Focusing on volumes and containers yaml keys, everything else can be ignored for now as being Kubernetes specific. Now we have the following to work with:

containers:
  - name: dynatrace-activegate
    image: dynatrace/activegate
    args:
      - '--set-network-zone=<your.network.zone>'
    volumeMounts:
      - name: host-root
        mountPath: /mnt/root
env:
  - name: DT_ID_SEED_NAMESPACE
    value: dynatrace
  - name: DT_ID_SEED_K8S_CLUSTER_ID
    value: <YOUR_KUBE-SYSTEM_NAMESPACE_UUID>
  - name: DT_CAPABILITIES
    value: kubernetes_monitoring,MSGrouter,restInterface
  - name: DT_DNS_ENTRY_POINT
    value: https://$(DYNATRACE_ACTIVEGATE_SERVICE_HOST):$(DYNATRACE_ACTIVEGATE_SERVICE_PORT)/communication
volumes:
  - name: host-root
    hostPath:
      path: /

Seems reasonably easy to convert this to ECS container_definition JSON syntax and add a couple ECS specific configurations like executionRoleArn and networkMode.

{
   "containerDefinitions": [ 
      { 
         "image": "dynatrace/activegate",
         "name": "dynatrace-activegate",
         "portMappings": []
      }
   ],
   "executionRoleArn": "arn:aws:iam::012345678910:role/ecsTaskExecutionRole",
   "family": "fargate-task-definition",
   "networkMode": "awsvpc",
   "runtimePlatform": {
        "operatingSystemFamily": "LINUX"
    },
   "requiresCompatibilities": [ 
       "FARGATE"

- Source data -
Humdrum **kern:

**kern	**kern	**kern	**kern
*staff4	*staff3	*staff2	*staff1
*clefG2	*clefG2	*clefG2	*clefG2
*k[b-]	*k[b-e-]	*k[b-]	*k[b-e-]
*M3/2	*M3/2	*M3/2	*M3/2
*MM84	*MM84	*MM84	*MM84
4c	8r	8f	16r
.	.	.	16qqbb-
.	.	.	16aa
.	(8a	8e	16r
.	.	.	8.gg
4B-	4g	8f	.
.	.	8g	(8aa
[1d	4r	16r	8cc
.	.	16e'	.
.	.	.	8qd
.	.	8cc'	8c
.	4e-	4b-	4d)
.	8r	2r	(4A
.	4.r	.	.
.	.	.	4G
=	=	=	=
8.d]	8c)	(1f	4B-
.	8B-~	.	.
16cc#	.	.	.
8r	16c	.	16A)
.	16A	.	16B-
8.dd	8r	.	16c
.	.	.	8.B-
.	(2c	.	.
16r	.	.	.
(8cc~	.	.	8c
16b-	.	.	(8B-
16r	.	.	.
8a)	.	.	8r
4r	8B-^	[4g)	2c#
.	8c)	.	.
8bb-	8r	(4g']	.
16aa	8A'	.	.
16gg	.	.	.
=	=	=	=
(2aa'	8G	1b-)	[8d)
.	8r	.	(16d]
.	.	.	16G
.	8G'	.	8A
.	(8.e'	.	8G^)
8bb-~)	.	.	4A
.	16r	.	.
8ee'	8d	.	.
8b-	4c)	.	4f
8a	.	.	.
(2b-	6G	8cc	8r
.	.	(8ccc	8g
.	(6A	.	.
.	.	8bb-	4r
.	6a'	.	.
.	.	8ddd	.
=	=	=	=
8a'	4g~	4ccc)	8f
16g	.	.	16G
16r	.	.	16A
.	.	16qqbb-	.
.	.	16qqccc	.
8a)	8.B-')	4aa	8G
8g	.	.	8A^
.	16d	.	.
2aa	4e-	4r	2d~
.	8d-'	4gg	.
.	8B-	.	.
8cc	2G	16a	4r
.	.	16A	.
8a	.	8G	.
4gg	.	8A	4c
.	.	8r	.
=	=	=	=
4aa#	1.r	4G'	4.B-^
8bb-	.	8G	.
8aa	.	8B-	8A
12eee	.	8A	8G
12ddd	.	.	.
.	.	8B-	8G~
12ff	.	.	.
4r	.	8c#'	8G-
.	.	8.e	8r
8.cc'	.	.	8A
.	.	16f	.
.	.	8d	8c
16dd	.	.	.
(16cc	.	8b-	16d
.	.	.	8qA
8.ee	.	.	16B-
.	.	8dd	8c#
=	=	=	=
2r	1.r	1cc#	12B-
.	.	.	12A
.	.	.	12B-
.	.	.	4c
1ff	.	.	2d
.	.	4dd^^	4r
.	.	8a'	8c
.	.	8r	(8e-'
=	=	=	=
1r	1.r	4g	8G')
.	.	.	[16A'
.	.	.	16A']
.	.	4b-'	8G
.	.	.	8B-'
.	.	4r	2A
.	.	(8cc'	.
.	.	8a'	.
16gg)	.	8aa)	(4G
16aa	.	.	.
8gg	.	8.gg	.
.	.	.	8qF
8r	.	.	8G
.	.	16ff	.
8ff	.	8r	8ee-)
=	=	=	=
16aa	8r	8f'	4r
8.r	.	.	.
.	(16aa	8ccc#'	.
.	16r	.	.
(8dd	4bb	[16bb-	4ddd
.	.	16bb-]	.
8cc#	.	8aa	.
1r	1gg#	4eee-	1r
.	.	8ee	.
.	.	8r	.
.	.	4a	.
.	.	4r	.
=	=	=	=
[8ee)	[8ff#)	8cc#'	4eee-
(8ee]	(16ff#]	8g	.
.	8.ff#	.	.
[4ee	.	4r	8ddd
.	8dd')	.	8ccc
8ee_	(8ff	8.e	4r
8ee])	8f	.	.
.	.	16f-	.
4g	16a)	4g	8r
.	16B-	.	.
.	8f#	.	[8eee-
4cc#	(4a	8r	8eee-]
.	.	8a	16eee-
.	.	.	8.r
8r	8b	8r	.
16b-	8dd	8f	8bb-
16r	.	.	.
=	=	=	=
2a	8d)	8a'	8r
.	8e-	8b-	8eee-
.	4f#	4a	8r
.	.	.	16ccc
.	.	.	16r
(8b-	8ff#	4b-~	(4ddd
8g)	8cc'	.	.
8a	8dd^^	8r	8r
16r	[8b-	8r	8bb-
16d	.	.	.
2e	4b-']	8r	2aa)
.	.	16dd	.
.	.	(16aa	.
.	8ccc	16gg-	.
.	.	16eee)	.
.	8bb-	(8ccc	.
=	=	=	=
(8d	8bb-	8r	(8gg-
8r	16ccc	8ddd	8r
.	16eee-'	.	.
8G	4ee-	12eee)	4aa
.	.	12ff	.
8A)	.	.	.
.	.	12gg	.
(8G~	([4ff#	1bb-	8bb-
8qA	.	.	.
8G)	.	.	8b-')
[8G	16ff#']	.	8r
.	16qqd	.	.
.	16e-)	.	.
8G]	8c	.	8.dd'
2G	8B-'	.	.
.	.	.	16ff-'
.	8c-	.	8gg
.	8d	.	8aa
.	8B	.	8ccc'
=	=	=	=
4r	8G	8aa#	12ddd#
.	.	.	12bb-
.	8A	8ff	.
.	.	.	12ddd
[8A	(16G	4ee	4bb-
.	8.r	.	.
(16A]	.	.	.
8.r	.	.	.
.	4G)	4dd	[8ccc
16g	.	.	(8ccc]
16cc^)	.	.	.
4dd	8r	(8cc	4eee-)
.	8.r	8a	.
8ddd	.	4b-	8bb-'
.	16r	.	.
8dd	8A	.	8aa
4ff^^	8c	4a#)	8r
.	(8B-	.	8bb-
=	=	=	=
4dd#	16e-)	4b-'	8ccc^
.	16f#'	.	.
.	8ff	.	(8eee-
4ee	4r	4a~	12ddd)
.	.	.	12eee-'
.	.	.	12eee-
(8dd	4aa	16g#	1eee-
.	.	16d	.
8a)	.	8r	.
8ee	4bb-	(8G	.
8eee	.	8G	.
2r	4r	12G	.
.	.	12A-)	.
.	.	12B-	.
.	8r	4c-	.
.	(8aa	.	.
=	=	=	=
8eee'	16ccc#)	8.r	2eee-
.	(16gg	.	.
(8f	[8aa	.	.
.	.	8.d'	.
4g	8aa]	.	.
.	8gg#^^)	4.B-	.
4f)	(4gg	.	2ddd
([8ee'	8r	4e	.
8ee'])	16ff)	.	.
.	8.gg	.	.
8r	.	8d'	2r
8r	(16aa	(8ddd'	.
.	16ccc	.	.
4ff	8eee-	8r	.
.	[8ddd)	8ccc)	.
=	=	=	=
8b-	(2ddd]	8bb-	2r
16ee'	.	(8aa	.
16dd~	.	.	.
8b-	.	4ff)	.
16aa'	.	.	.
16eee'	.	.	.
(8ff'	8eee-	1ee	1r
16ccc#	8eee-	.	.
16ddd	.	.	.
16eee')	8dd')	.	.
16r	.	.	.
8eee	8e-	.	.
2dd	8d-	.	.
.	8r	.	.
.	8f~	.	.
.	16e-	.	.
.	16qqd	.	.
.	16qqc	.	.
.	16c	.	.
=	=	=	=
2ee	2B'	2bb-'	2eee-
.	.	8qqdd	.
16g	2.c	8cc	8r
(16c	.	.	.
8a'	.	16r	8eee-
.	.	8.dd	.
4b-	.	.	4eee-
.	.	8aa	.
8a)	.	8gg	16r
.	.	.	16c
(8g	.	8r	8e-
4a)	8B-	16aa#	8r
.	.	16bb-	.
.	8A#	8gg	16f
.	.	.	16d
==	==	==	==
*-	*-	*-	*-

- Task details -
List every environment variable name set under the env key in the YAML of the Dynatrace ActiveGate text. The data come from a different source than the text.

- Completed exercise -
DT_ID_SEED_NAMESPACE, DT_ID_SEED_K8S_CLUSTER_ID, DT_CAPABILITIES, DT_DNS_ENTRY_POINT